In Perfect Freedom

On the Gospel of John 10:11-18

4th Sunday of Easter

Freedom is a wonderful gift. We can notice the difference that is made when someone is able to think for themselves and stand by their convictions. It has an inspiring effect on everyone they are close to, and makes others feel free to be themselves and stand up for what they believe in. And if the freedom to act is ever taken away, then we realise what a gift we had in our grasp the whole time.

In God’s plan for the world we were made with perfect freedom, and we were made to possess the gift of freedom in abundance. God gave us the capability to be true images and likenesses of him in employing our freedom in good acts and good lives. We were not meant to see freedom as the opportunity to dive into every pleasure that came our way, but rather as the gift of doing what is good and right in endless ways. But our human nature has chosen a different path. We chose not to trust freedom in God, but broke away to vainly attempt to construct our own ‘paradises’ with our own scales of values and desires.

In this Sunday’s Gospel the Good Shepherd is coming out looking for his sheep, the sheep who have gone wandering, and have ended up trapped by ‘hired men’ or ‘wolves’ who have no feelings at heart for them. Jesus Christ is the perfectly free One, who can only utilise his freedom for the good, and is ‘laying down his life of his own free will’. He will give his life for his flock because they are his and he is grieved to see the condition they have been reduced to, how the ‘wolves’ have torn their original greatness and beauty to pieces, and he gives his life so that we may be reborn in the new life of the Resurrection.

When we hear this Sunday’s Gospel we might ask ourselves how do we perceive the Good Shepherd, and do we truly believe he is going looking for his flock with complete free will and out of sheer love for his creation? ‘No one’ could take Jesus’ life from him, it was purely his initiative that won redemption for us. Shouldn’t that give you and me pause for thought when we think about the gifts and talents that God has given us? 

 

“I am the good shepherd. The good shepherd lays down his life for the sheep. The hired hand is not the shepherd and does not own the sheep. So when he sees the wolf coming, he abandons the sheep and runs away. Then the wolf attacks the flock and scatters it.
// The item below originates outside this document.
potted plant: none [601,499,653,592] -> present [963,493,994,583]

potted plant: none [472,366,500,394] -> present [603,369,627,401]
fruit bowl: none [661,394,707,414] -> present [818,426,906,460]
The man runs away because he is a hired hand and cares nothing for the sheep. “I am the good shepherd; I know my sheep and my sheep know me— just as the Father knows me and I know the Father —and I lay down my life for the sheep. I have other sheep that are not of this sheep pen. I must bring them also. They too will listen to my voice, and there shall be one flock and one shepherd. The reason my Father loves me is that I lay down my life —only to take it up again. No one takes it from me, but I lay it down of my own accord. I have authority to lay it down and authority to take it up again. This command I received from my Father.”